In a debate at the Infosecurity conference in London on Wednesday, security experts argued that maintaining security at the boundaries of an organisation had become unworkable, thanks to an increasingly mobile workforce, Internet interaction with customers, partnership programmes between organisations, and third party contractors who work and communicate over the Web.

"As organisations, our perimeters are becoming more and more porous," said Paul Simmonds, global information security director for ICI.

"Hackers target email and Web applications to get into the organisation. We have umpteen people managing our systems — contractors, who themselves sub-contract, probably to India," Simmonds added. "Deperimeterisation has happened whether you like it or not."

Deperimeterisation — where the security emphasis is moved from the edge of the network and onto individual devices, and ultimately to individually encrypted data packets — became a fact for ICI with increasing employee mobility, Simmonds argued.

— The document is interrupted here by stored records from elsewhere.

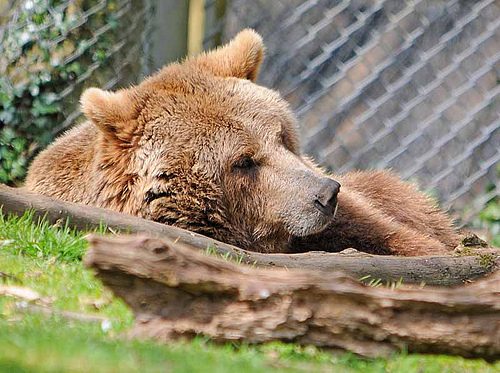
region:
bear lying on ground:
[24, 30, 486, 275]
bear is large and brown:
[12, 25, 476, 266]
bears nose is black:
[306, 167, 343, 212]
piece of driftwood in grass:
[74, 230, 498, 366]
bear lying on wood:
[1, 177, 498, 294]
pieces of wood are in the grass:
[3, 205, 498, 371]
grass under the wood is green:
[1, 205, 498, 372]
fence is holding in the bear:
[185, 1, 497, 256]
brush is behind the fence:
[1, 2, 158, 197]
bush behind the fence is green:
[1, 2, 168, 185]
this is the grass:
[25, 324, 79, 359]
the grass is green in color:
[26, 318, 75, 350]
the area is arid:
[11, 286, 93, 323]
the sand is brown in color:
[17, 287, 80, 333]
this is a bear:
[22, 26, 472, 236]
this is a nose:
[319, 180, 344, 207]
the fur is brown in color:
[157, 85, 218, 120]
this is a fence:
[348, 50, 448, 97]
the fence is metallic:
[358, 19, 451, 95]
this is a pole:
[176, 8, 196, 59]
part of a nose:
[303, 162, 343, 213]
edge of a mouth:
[298, 210, 322, 235]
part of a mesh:
[428, 132, 460, 157]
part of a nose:
[313, 176, 351, 208]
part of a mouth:
[305, 199, 322, 216]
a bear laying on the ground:
[0, 53, 450, 354]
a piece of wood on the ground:
[0, 235, 475, 355]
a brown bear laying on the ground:
[0, 76, 475, 312]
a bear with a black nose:
[304, 163, 358, 230]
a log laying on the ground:
[74, 259, 491, 371]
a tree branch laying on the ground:
[9, 193, 482, 280]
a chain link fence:
[320, 8, 473, 135]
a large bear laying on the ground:
[10, 32, 460, 262]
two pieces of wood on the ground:
[3, 202, 492, 358]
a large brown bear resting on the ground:
[7, 29, 456, 322]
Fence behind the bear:
[6, 4, 491, 212]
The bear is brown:
[24, 28, 468, 260]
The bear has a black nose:
[310, 174, 345, 216]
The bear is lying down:
[28, 28, 466, 265]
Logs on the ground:
[6, 171, 482, 361]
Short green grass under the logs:
[5, 209, 471, 368]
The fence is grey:
[3, 2, 493, 199]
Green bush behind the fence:
[4, 4, 136, 192]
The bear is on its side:
[26, 28, 468, 268]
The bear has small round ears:
[76, 19, 263, 144]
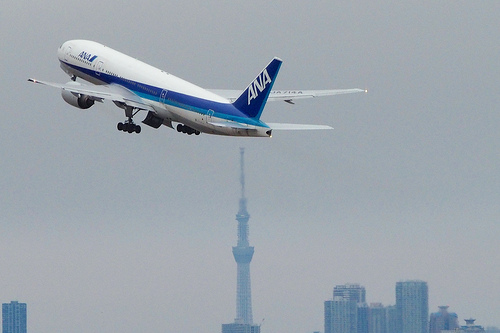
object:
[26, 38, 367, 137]
plane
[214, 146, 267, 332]
tower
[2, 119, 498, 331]
distance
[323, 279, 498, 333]
buildings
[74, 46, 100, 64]
logo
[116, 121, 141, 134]
wheels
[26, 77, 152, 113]
wing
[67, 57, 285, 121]
stripes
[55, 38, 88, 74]
front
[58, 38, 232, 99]
top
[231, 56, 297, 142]
tail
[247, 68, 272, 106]
ana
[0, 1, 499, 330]
sky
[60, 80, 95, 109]
engine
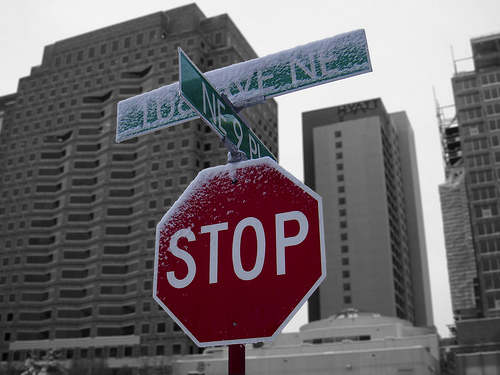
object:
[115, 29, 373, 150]
street sign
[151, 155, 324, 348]
stop sign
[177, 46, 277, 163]
street sign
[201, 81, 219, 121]
text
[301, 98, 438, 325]
building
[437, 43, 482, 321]
repair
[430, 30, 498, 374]
building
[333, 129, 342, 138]
window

"ICI has 6,000 laptops roaming around the world. The bottom line is that they are connecting outside of ICI's closed environment," said Simmonds. "This is the industry's dirty little secret — 'You know that expensive firewall I bought last year? Well, it's no longer enough.'"

Nick Bleech, IT security director for Rolls Royce, said security professionals should not drop their current perimeters, but instead should plan for the future.

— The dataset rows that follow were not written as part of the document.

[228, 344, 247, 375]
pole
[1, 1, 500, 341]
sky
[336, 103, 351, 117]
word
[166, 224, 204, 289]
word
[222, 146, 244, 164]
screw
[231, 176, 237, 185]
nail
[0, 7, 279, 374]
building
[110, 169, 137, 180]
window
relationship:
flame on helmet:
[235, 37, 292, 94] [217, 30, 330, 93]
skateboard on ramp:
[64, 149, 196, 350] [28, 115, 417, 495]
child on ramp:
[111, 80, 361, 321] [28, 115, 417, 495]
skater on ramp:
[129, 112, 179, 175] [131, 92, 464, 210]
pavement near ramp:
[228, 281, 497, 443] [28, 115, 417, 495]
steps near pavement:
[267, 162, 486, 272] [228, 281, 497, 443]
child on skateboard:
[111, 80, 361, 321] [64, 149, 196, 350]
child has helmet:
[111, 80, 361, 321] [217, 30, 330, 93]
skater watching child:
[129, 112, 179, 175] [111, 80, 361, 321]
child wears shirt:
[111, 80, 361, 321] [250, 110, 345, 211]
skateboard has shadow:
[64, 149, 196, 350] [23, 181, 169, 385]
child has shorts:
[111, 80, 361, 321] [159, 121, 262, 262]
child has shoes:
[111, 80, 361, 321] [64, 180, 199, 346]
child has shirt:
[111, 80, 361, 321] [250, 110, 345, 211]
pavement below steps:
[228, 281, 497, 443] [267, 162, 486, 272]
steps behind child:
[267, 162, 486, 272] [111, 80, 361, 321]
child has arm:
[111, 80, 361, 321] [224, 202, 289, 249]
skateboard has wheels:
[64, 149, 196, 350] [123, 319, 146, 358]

"This is about the next five to 10 years. From an architectural perspective we have to start thinking away from the perimeterised paradigm," said Bleech.

Both Simmonds and Bleech are members of the Jericho Forum, a group of blue-chip companies which advocates security through deperimeterisation and open standards. BP, another member, is putting its laptops directly onto the Internet rather than its local area network.

On the other side of the debate, Mark Waghorne, principal adviser for KPMG, argued that in fact there was no such thing as deperimeterisation, and that instead organisations should redefine their boundaries.

"If anything, the world is heading towards reperimeterisation. You have to look at how you manage your assets. To suggest the only sensible architecture needs to be built on the deperimeterised paradigm is irresponsible. Would you put your trading, or process control network on the Internet?" said Waghorne.

Bleech replied that organisations' supervisory control and data acquisition systems (SCADAs) are already vulnerable to attack because they were linked to Web-facing business systems.

"The reality is SCADA systems have 12 different business systems feeding into them," said Bleech.

Dan Blum, senior vice president and research director for Burton Group, disagreed, and said that deperimeterisation was not an architecture, but rather a process.

"In many cases we're being forced to deal with a sub-optimal situation," said Blum. He recommended perimeterising "zones of trust" for the enterprise.

"We have a restricted zone for the backend, a protected business zone, and an outer zone allowing access to the Net. These perimeters are maintained by dedicated firewalls. You can control data flow and use between the different zones," said Blum.

The debate ended with a vote from the audience of security professionals, who overwhelmingly agreed that responsible security architecture should be based on deperimeterisation.

Other organisations have also accepted that they need to structure their systems to account for the erosion of traditional boundaries. Richard Cross, information security officer for Toyota Europe, told ZDNet UK in February that the car giant was working towards deperimeterisation.

"Deperimeterisation has already happened. It's a fact of life, so deal with it," said Cross. "You need technical and procedural security, and overlapping defences, but the furthest extent of the network perimeter is the head of your employee — it's your people," Cross added.